• _PROVIDED DATA_
════════════════════

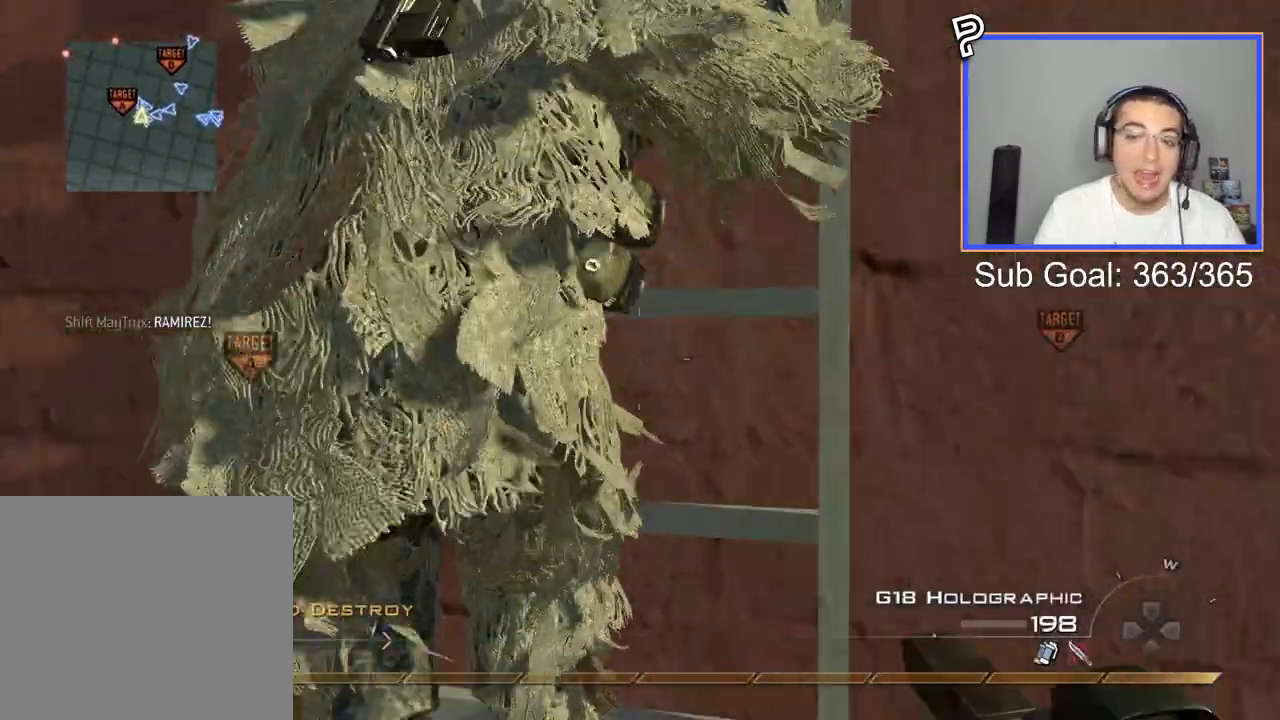
{"buttons": [], "left_stick": "up", "right_stick": "up", "events": [[17, "CROSS", "up"], [117, "R3", "down"], [117, "right_stick", "up"], [200, "R3", "up"]]}
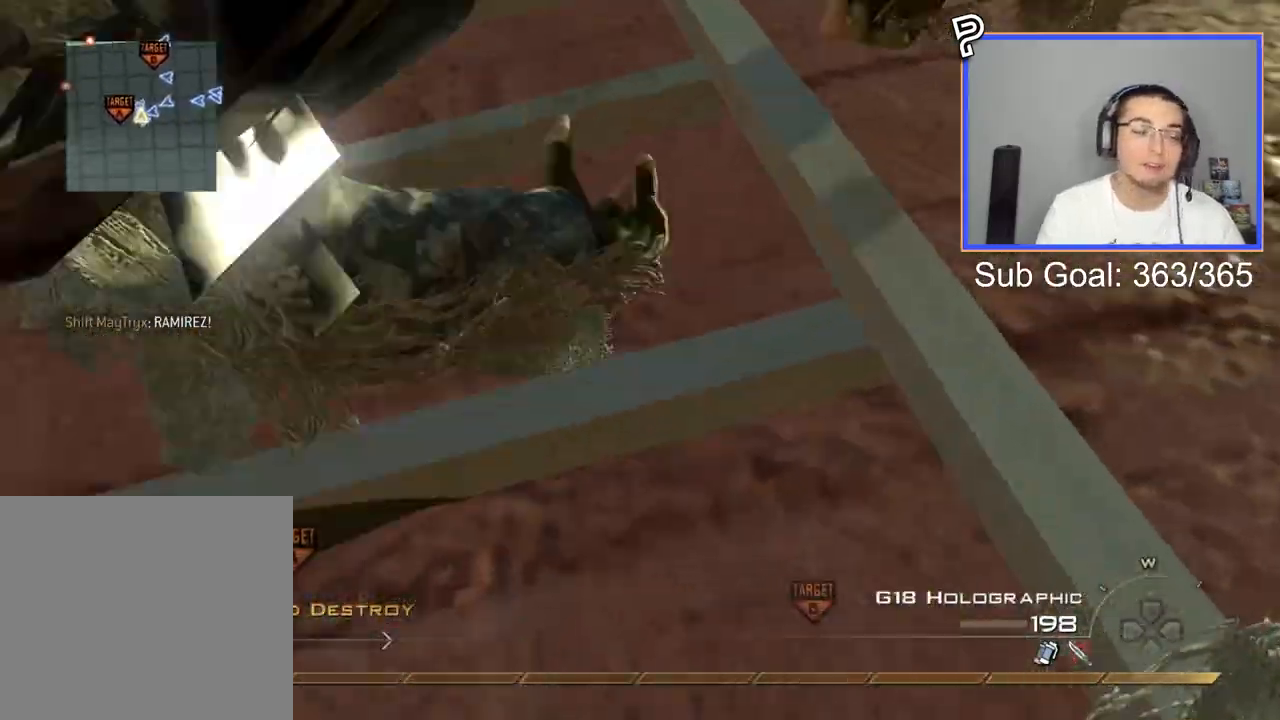
{"buttons": [], "left_stick": "up", "right_stick": "up", "events": []}
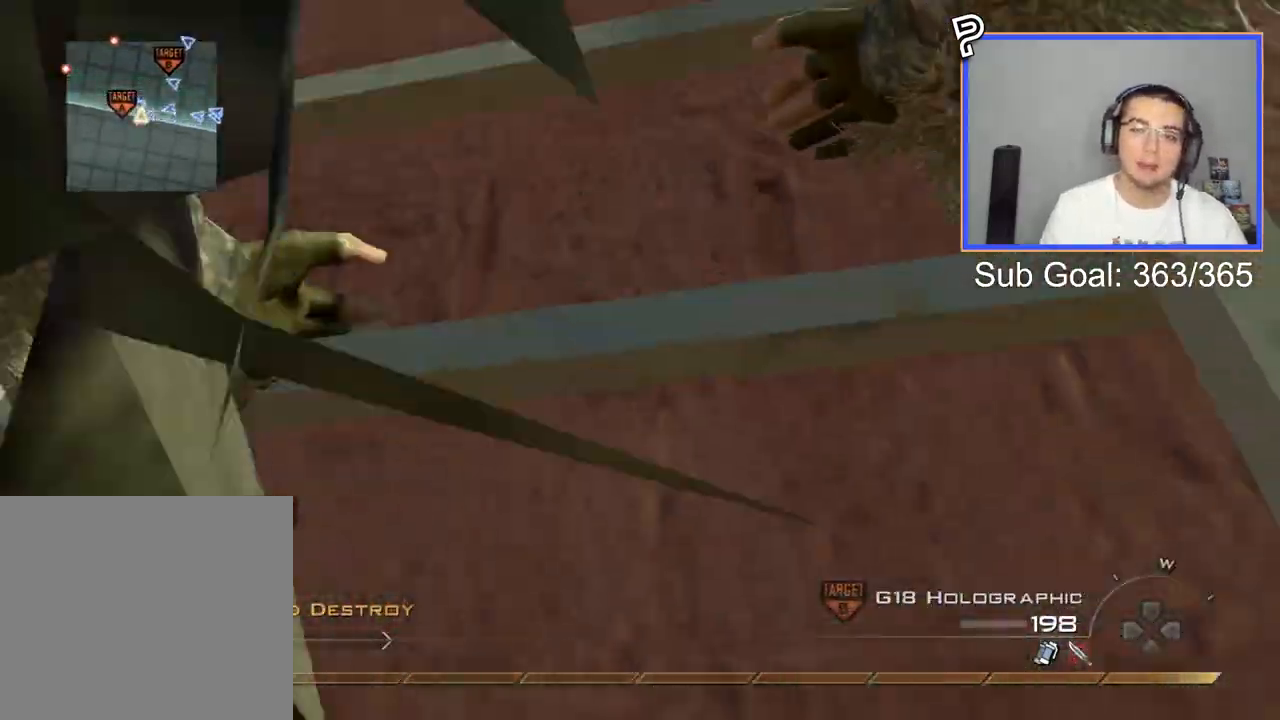
{"buttons": [], "left_stick": "up", "right_stick": "up", "events": []}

════════════════════

• _TASK GOAL_
Output all of the data word for word, excluding any pictures.

• _SOLUTION TO THIS PROBLEM_
{"buttons": [], "left_stick": "up", "right_stick": "up", "events": [[17, "CROSS", "up"], [117, "R3", "down"], [117, "right_stick", "up"], [200, "R3", "up"]]}
{"buttons": [], "left_stick": "up", "right_stick": "up", "events": []}
{"buttons": [], "left_stick": "up", "right_stick": "up", "events": []}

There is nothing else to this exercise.